RECORDS SHOWN:
● ● ● ● ●

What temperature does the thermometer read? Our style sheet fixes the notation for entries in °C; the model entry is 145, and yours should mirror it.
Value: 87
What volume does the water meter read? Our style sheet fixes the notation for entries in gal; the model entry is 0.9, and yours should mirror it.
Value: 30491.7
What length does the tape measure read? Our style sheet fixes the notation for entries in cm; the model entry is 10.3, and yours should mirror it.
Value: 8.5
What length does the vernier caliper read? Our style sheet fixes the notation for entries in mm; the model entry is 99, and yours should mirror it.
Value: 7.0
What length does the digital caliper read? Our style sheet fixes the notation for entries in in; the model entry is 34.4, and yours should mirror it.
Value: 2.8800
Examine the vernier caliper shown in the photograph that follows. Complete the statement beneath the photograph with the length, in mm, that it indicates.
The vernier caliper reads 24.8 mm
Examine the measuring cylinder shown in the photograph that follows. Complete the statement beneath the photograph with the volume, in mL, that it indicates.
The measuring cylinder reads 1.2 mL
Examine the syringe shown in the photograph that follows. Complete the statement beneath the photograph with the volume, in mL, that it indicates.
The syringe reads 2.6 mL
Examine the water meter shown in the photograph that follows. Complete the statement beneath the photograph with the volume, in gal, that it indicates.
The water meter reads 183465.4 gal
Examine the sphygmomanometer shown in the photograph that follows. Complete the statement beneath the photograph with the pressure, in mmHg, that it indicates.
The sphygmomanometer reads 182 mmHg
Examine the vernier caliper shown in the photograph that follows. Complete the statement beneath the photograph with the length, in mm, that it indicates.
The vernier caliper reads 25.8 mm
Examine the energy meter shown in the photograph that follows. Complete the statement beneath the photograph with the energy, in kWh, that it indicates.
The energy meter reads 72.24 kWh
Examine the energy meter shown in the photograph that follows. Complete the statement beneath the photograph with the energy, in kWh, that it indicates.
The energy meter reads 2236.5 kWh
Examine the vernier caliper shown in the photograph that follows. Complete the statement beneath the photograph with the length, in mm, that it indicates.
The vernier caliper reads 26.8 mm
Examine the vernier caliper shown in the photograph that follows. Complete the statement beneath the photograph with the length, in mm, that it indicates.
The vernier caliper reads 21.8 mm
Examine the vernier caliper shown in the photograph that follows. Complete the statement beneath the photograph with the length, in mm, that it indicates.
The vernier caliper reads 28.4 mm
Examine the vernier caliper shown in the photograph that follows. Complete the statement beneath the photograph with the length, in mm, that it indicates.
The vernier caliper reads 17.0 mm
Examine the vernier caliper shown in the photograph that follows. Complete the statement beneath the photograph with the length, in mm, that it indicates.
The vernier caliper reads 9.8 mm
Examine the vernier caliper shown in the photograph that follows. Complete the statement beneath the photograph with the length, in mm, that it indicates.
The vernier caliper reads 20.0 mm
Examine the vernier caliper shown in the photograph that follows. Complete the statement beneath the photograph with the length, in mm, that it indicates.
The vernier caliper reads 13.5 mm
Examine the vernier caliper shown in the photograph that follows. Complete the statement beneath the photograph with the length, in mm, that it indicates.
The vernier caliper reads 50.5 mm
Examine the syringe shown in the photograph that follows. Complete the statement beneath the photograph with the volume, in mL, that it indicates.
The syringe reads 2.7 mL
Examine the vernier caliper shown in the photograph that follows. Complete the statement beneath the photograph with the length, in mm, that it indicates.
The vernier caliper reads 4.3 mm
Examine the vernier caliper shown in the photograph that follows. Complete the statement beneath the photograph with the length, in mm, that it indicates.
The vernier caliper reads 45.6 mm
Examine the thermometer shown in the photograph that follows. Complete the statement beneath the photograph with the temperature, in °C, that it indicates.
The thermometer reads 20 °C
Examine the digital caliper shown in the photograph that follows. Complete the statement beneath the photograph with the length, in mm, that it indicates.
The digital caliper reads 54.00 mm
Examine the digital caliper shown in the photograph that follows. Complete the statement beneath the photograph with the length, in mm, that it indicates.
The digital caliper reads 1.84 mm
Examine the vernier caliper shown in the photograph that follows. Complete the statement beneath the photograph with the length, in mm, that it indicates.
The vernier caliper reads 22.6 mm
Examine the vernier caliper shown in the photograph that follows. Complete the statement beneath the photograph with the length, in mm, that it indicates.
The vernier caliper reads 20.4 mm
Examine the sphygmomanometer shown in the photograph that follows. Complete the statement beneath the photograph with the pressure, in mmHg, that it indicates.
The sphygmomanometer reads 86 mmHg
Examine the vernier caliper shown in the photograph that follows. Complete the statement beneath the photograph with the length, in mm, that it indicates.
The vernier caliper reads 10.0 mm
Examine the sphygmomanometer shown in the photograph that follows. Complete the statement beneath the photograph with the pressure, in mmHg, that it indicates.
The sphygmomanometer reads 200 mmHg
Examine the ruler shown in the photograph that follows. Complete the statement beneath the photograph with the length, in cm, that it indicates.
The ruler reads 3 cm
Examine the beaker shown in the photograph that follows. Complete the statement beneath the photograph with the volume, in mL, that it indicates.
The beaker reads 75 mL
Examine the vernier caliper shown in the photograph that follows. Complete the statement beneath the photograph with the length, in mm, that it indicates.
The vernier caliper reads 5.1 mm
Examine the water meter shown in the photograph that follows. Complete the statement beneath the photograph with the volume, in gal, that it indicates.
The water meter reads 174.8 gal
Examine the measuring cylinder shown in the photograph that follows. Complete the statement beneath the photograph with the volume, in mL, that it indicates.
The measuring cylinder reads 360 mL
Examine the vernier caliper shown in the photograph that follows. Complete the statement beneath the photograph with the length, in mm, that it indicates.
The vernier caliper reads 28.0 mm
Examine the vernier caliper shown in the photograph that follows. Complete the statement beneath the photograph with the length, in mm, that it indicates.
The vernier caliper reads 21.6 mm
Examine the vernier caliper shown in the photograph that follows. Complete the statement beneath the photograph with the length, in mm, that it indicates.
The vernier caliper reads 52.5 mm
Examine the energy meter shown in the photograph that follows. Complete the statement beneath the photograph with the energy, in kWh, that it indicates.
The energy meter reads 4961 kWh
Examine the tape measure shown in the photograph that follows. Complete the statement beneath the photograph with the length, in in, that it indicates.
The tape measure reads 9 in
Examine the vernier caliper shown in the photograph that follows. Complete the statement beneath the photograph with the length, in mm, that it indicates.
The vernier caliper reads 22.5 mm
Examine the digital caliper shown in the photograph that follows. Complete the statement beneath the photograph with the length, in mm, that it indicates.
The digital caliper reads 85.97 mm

● ● ● ● ●

WORK REQUEST: Count the lines in the material above that contain the word "temperature", and give only the number.

TASK ANSWER: 2